Article proposé par Exponaute
On peut l’admettre, l’exposition qui s’est ouverte au Ashmolean Museum d’Oxford le 16 septembre dernier entend bien frapper fort, grâce à un accrochage qui réunit pour la première fois quatre œuvres du maître néerlandais Rembrandt van Rijn, quatre peintures qui faisaient à l’origine partie d’une ensemble de cinq tableaux représentant les cinq sens. Toutes ont été peintes entre 1624 et 1625, alors que l’artiste n’était âgé que d’environ vingt ans.
An van Camp, conservateur du département des arts des pays du nord de l’Europe (fraîchement nommé en 2015) ne cache pas son enthousiasme dans une interview donnée au journal britannique The Guardian : « C’est la première fois que ces peintures vont être présentées ensemble dans une même exposition, c’est vraiment formidable. En tant que conservateur, une première mondiale est un rêve. Même les différents propriétaires des quatre huiles ne les ont encore jamais vues réunies. »

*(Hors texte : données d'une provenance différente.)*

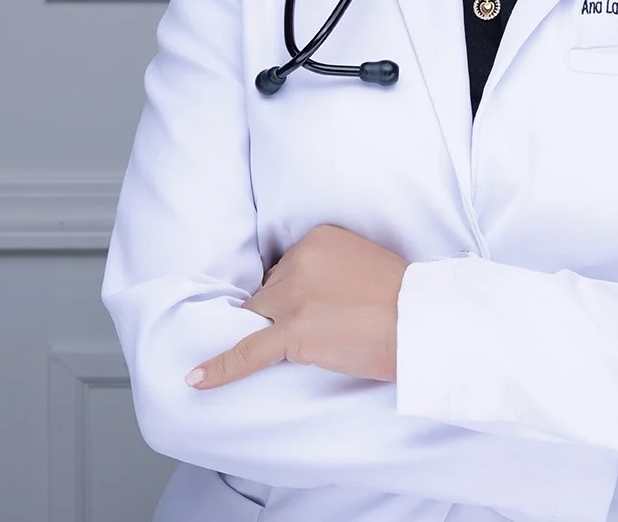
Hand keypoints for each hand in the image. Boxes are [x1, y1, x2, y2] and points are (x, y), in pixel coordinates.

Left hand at [187, 225, 407, 389]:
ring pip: (261, 316)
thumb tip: (313, 295)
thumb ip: (332, 268)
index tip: (323, 303)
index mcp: (317, 237)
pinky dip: (221, 368)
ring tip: (308, 340)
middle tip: (328, 324)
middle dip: (289, 310)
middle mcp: (299, 261)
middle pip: (270, 290)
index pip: (287, 266)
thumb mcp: (364, 259)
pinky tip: (196, 379)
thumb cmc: (404, 296)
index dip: (300, 290)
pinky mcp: (292, 333)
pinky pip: (247, 352)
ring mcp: (292, 298)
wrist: (421, 321)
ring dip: (276, 330)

Mais cette « mini » exposition des quatre œuvres du peintre néerlandais n’est en vérité qu’un avant-goût pour le musée d’Oxford. Celui-ci prévoit en effet d’organiser une grande exposition dédiée aux œuvres de jeunesse de Rembrandt à l’horizon 2019–2020. Présenter au public pour la première fois les quatre sens restant sur cinq est donc une mise en bouche pour les visiteurs, une sorte de préambule pour donner envie aux visiteurs de revenir dans quelques années pour découvrir le prochain accrochage d’envergure.
En attendant, l’exposition actuelle joue sur le côté exceptionnel des tableaux. En effet, nous vous en parlions en mars dernier, l’œuvre représentant le sens de l’odorat n’a été retrouvée que tout récemment. L’œuvre de Rembrandt était à l’origine la propriété d’un collectionneur américain qui a décidé de s’en séparer. Lors d’une vente aux enchères (l’œuvre était alors estimée entre 500 et 800 dollars !), la galerie parisienne Talabardon & Gautier acquiert le tableau, et la fait expertiser. Bingo ! C’est bien un Rembrandt ! Depuis, l’œuvre a été cédée à la Leiden Collection, une collection privée de New York qui possédait deux autres « sens » signés de la main du peintre néerlandais : L’ouïe et Le toucher.
Aujourd’hui, plus aucun doute n’est possible, l’œuvre d’art est bien de la main du célèbre Rembrandt, ce qui signifie que la Leiden Collection est désormais l’heureuse propriétaire de trois sens sur cinq. La vue est prêtée par le Musée municipal de Leyde, aux Pays-Bas. Mais à l’heure actuelle, le cinquième et dernier sens, Le goût, demeure introuvable. Mais ces petites œuvres ne se contentent pas d’être de classiques représentations des sens de l’être humain.
Rembrandt, dans des scènes précises et minutieuses (les peintures ne sont pas plus grandes qu’une feuille A4), en profite pour se moquer des mœurs de son temps. Ainsi dans Le toucher se moque-t-il de la médecine de son époque, qui pensait des plus sérieusement que les maux de tête étaient provoqués par une pierre coincée dans le crâne ! D’où l’opération chirurgicale représentée sur le tableau : une lithotomie.
Bien sûr, d’un premier coup d’œil, il est difficile de reconnaître la patte de Rembrandt dans ces œuvres de jeunesse. Mais An van Camp l’assure : pour peu que l’on connaisse bien l’œuvre du peintre néerlandais, il est possible de déceler des signes qui ne trompent pas : les couleurs vives, de larges touches de pinceau, un traitement expérimental de la lumière et cette grande maestria dans la représentation des expressions faciales.
Enfin, en lieu et place du cinquième tableau manquant, Le goût, le Ahsmolean Museum en fait appel aux visiteurs : un cadre vide est exposé aux côtés des quatre peintures. Puis, les visiteurs seront invités à décrire, dessiner, peindre ou digitaliser ce tableau manquant. Les propositions peuvent être soumises à l’institution culturelle via le hashtag #MissingRembrandt et seront ensuite diffusés sur la page officielle du musée.